(Collected data)
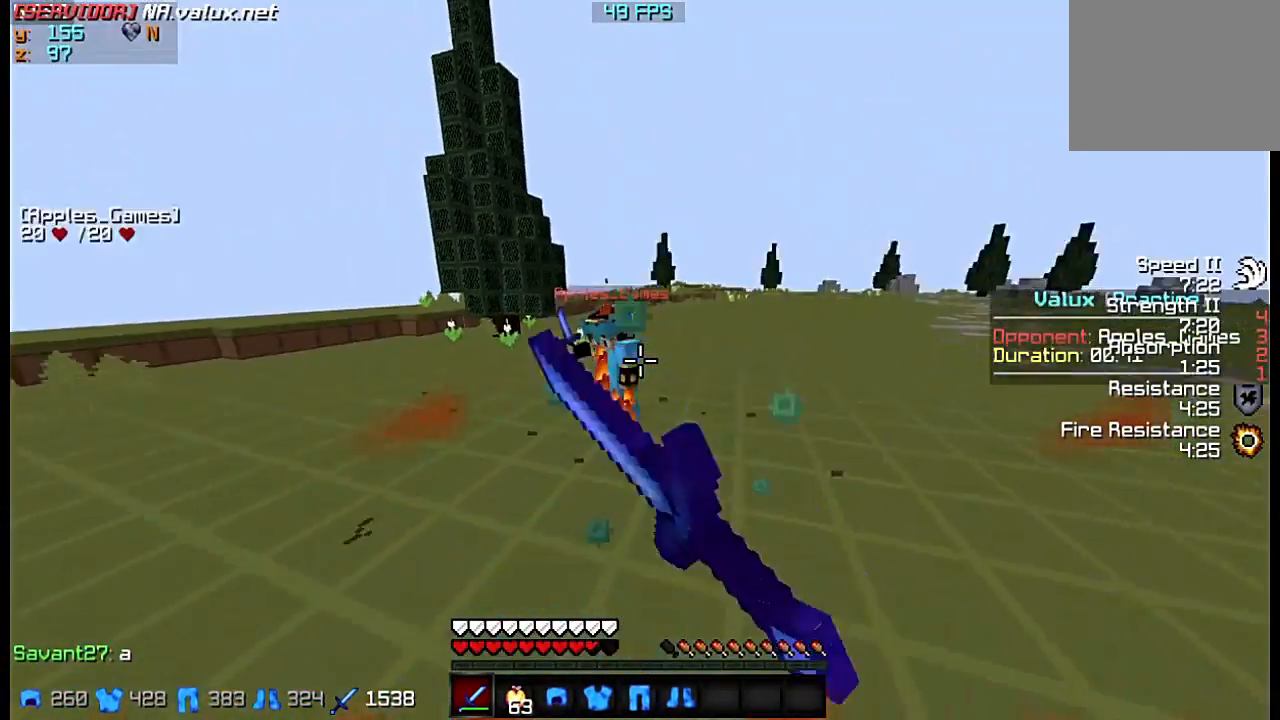
{"keys": ["w"], "events": []}
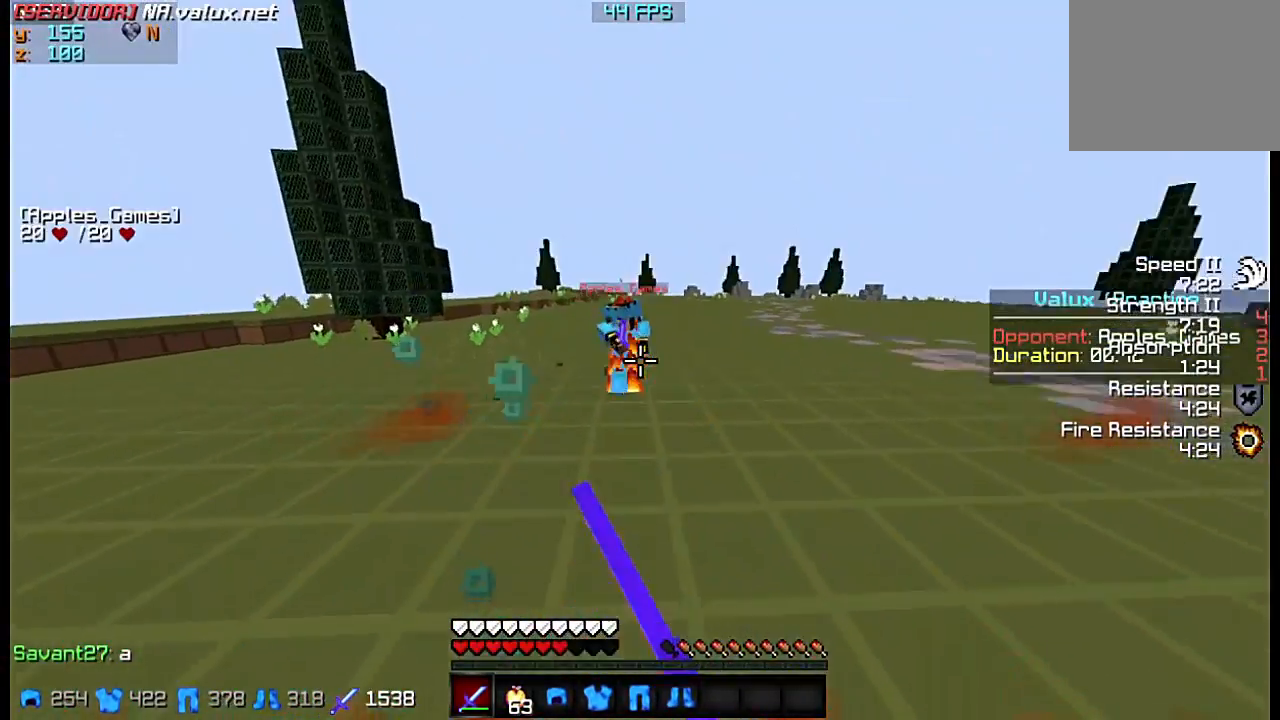
{"keys": ["w"], "events": []}
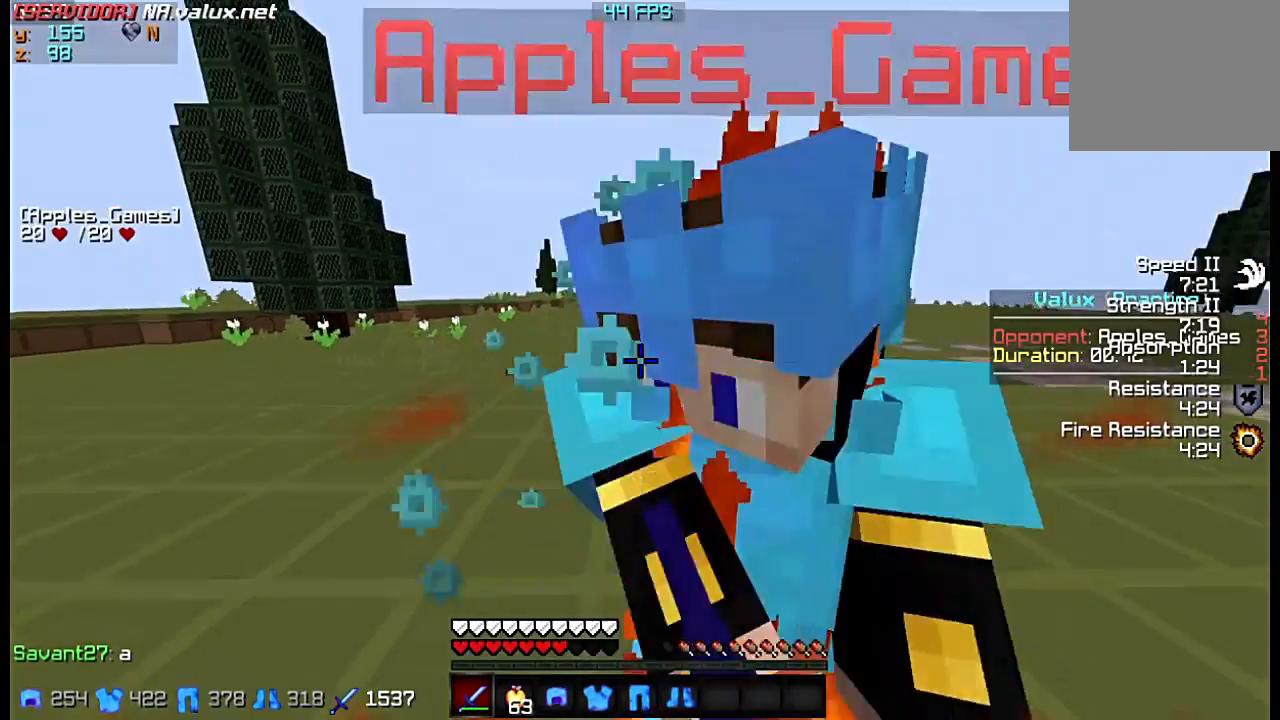
{"keys": ["s"], "events": [[67, "s", "down"], [67, "w", "up"]]}
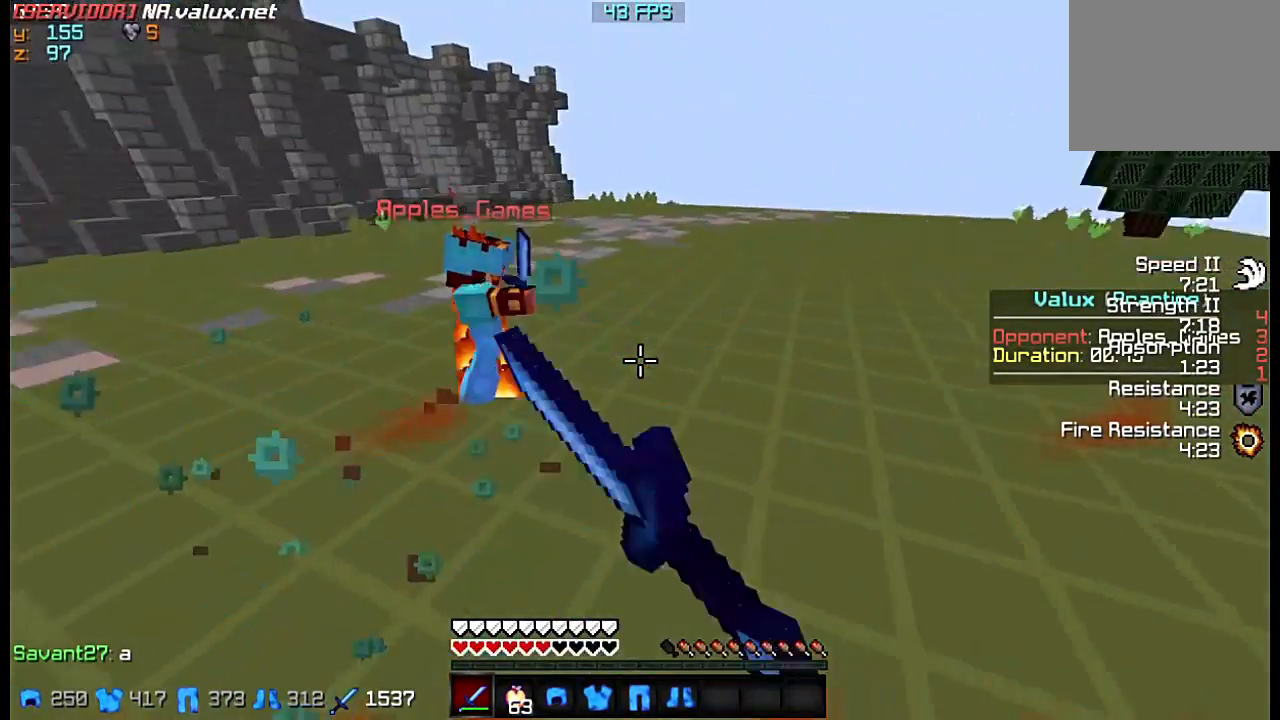
{"keys": ["w"], "events": [[33, "s", "up"], [100, "w", "down"]]}
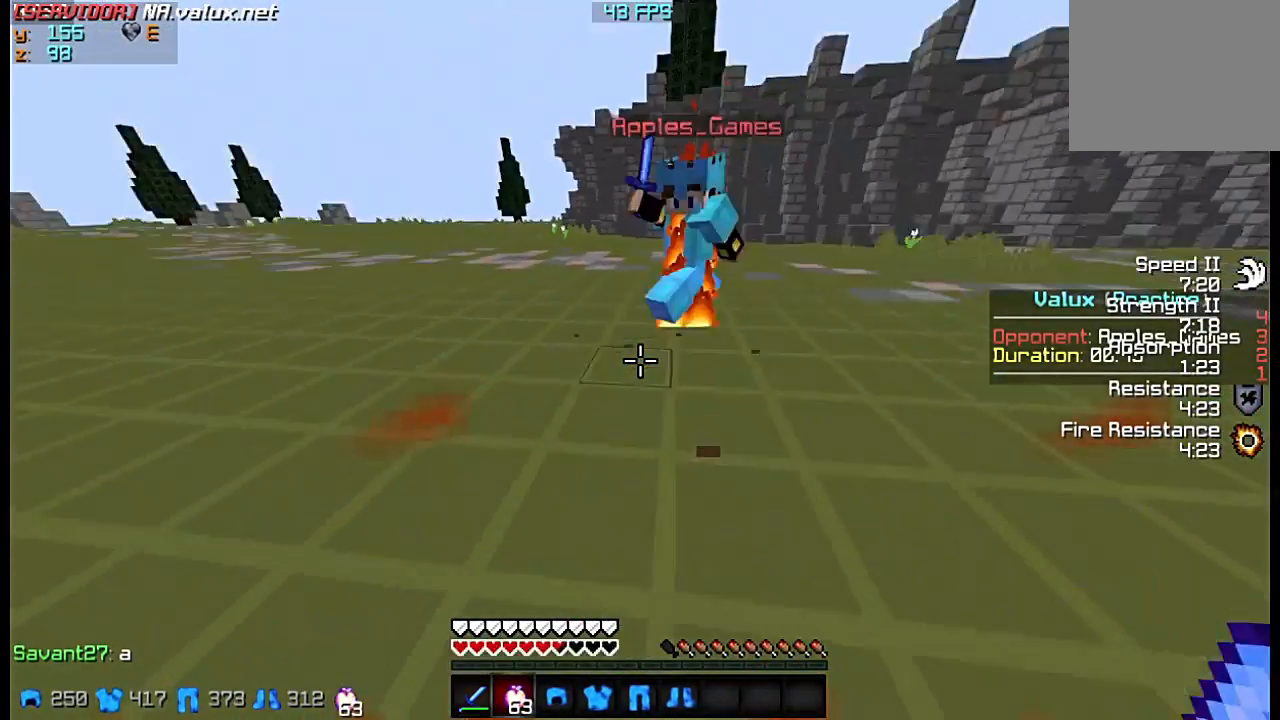
{"keys": ["w"], "events": []}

» **DIRECTIONS**
What belongs in the answer is each line above, reproduced exactly, and no picture.

» **EXERCISE SOLUTION**
{"keys": ["w"], "events": []}
{"keys": ["w"], "events": []}
{"keys": ["s"], "events": [[67, "s", "down"], [67, "w", "up"]]}
{"keys": ["w"], "events": [[33, "s", "up"], [100, "w", "down"]]}
{"keys": ["w"], "events": []}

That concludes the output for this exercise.